WHAT IS NEEDED
Omit the pictures while printing every entry below exactly as given.
*** DATA PROVIDED ***
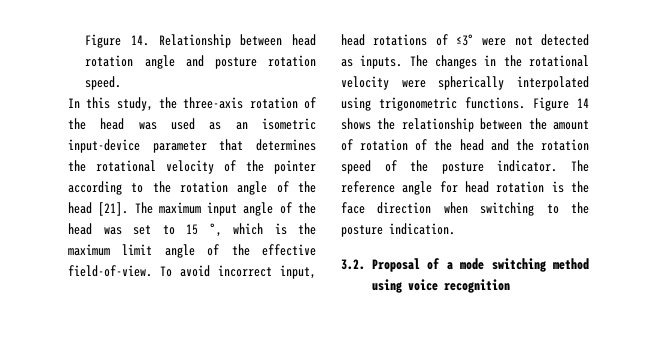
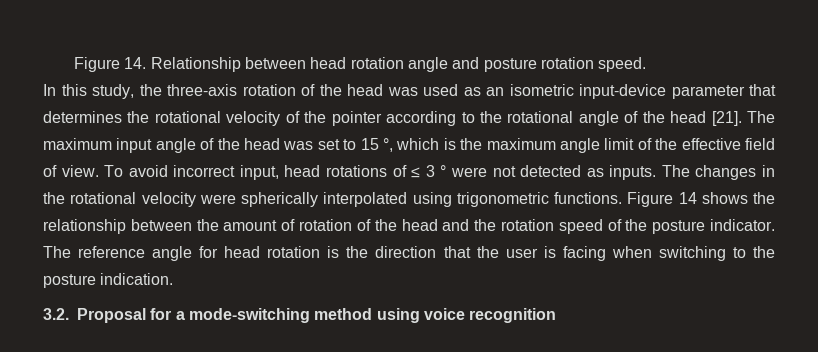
[180,181,228,193] rotation -> [507,111,574,123] rotational
[122,244,195,258] limit angle -> [559,138,635,153] angle limit
[68,265,152,277] field-of-view. -> [744,138,775,150] [43,165,99,177] field of view.
[456,34,474,46] ≤3° -> [411,165,447,178] ≤ 3 °
[341,202,432,214] face direction -> [375,246,606,261] direction that the user is facing
[427,258,546,272] of a mode switching -> [150,308,310,323] for a mode-switching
*** End of DATA PROVIDED ***
RESULT OF THE TASK
[180,181,228,193] rotation -> [507,111,574,123] rotational
[122,244,195,258] limit angle -> [559,138,635,153] angle limit
[68,265,152,277] field-of-view. -> [744,138,775,150] [43,165,99,177] field of view.
[456,34,474,46] ≤3° -> [411,165,447,178] ≤ 3 °
[341,202,432,214] face direction -> [375,246,606,261] direction that the user is facing
[427,258,546,272] of a mode switching -> [150,308,310,323] for a mode-switching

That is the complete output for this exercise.